The Nasdaq 100 (NDX) is near-term bearish as prices have fallen from the top 'resistance' end of its broad uptrend price channel highlighted on the NDX daily chart here. Most recently, NDX has been unable to pierce technical resistance implied by its 21-day moving average. Conversely, NDX has found recent support on a dip to its 50-day average.

A potential 'breakout' move up is suggested by a Close above 2985 that went into a following day such a further climb above 3000; next resistance is 3050.

A potential 'breakout' move down is suggested by a decisive downside penetration of the 50-day moving average, currently at 2920. If NDX were to break 2920-2900 support, trendline support is suggested in the 2875 area, at the internal up trendline; the up trendline connecting the MOST number of lows dating from the 2535 November bottom.


The Nasdaq 100 (QQQ) is trading sideways to lower within its broad uptrend channel, making for a mixed overall trendline.

The 50-day average is assumed to be a technical support at 71.5, with support then extending to the up trendline at 71.0-70.9. Major support begins at 70.

Resistance has been seen on a closing basis at the 21-day moving average, currently at 73.3. Anticipated resistance then extends to 74 even.

I'm anticipating that the Nas 100 ETF stock will maintain its longer-range uptrend and stay within its uptrend channel. Absent that, the 'worst case' downside target looks to be 70.

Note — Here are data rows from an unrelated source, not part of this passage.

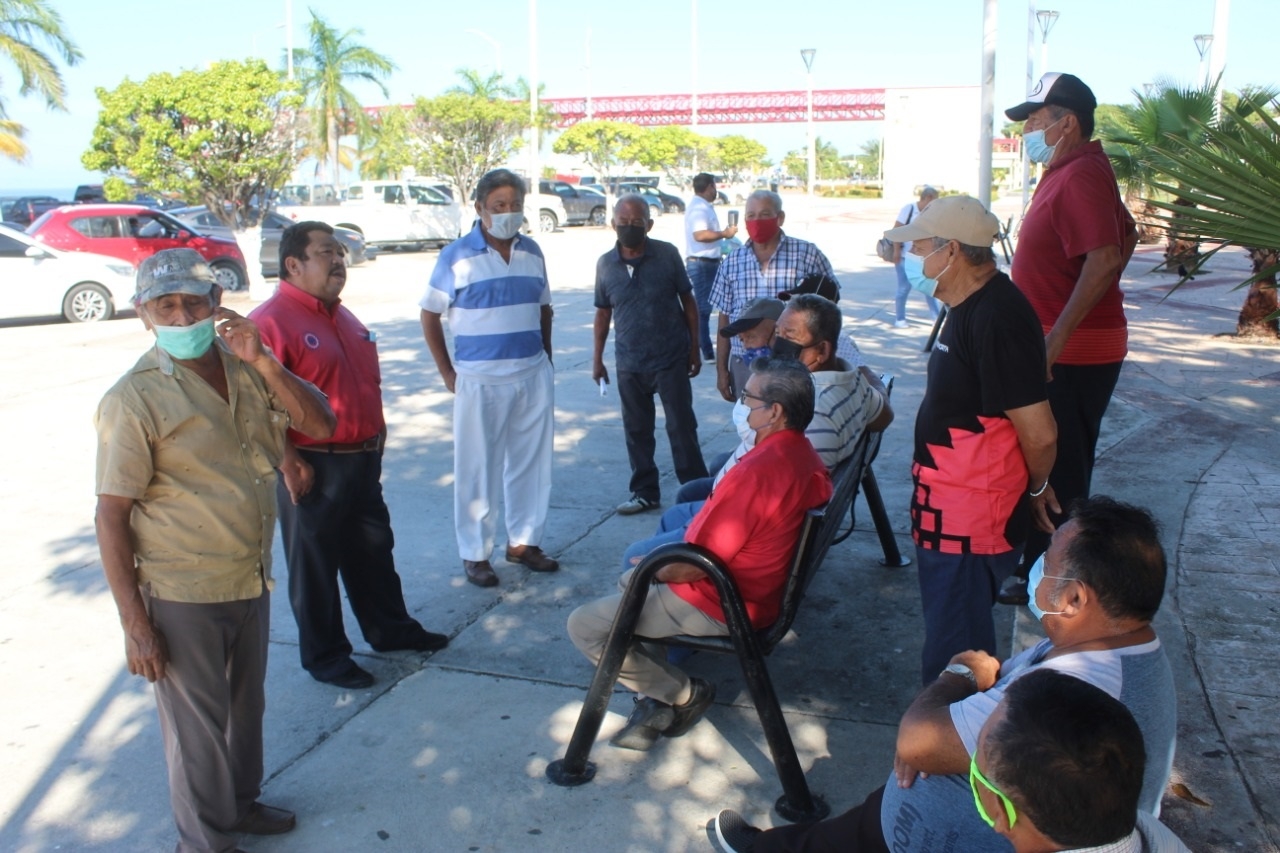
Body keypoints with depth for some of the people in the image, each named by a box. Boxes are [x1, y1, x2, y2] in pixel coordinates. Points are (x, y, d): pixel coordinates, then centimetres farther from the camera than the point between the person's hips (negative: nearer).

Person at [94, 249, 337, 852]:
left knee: (246, 707, 23)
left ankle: (241, 802, 47)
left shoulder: (244, 370, 1)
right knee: (198, 727, 11)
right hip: (183, 597, -6)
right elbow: (110, 516, -16)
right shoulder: (135, 399, -17)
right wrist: (134, 623, -16)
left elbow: (320, 425, -6)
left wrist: (262, 361, -19)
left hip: (252, 581, 6)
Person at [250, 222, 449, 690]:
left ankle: (391, 629, 37)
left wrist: (376, 431, 17)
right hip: (312, 467, -8)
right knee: (315, 563, 7)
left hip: (362, 459, 8)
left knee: (374, 550, 20)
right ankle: (325, 655, 21)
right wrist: (289, 464, -20)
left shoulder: (341, 315, 13)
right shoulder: (271, 321, -16)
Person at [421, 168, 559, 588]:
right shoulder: (456, 256, -6)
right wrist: (448, 373, -4)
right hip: (480, 380, -4)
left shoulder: (532, 252, 7)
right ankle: (474, 553, 15)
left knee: (531, 462, 12)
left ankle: (524, 540, 27)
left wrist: (545, 358, 10)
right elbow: (429, 316, -2)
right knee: (478, 469, 3)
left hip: (534, 376, 4)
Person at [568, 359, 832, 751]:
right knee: (629, 581, 28)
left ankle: (684, 694, 5)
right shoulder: (805, 455, -2)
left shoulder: (757, 472, -31)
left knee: (585, 626, -4)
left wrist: (652, 570, -4)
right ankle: (655, 701, 18)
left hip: (718, 605, -10)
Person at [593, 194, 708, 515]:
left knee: (682, 428, 1)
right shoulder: (605, 264, 1)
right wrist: (597, 359, 10)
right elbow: (603, 312, 10)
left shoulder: (667, 255, -6)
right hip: (629, 364, 3)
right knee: (637, 431, 11)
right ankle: (645, 492, 25)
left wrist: (694, 349, 1)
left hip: (671, 359, -3)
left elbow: (688, 301, 1)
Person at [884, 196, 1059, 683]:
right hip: (949, 510, 10)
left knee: (955, 653, 2)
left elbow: (1038, 432, -24)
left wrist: (1036, 487, -5)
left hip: (970, 520, -10)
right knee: (958, 630, 25)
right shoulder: (972, 305, 9)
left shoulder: (996, 318, -24)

I wrote last week that the "Russell 2000 (RUT) could reach the 1000 area again but climbing above it for long may be tough. I'm not banking on it currently." I'm glad I didn't; 'bank' on it I mean. Resistance/selling pressure continues to be found in the area of the 21-day moving average.

A Close above its 21-day average, without slippage the next day, would suggest that the bullish trend was resuming after 14 trading days of a sideways drift. This lateral/sideways trend does have the effect of 'throwing off' an overbought condition. Generally, sideways moves after a prior strong advance turn out to be price consolidations ahead of a further advance. This pattern looks like what we're seeing here.

If there is another bearish shoe to drop instead RUT could test support at its 50-day average (currently at 960), extending to trendline support around 950. This is my 'worst case' bearish outlook, for one more dip to, but mostly not below, the aforementioned two technical supports.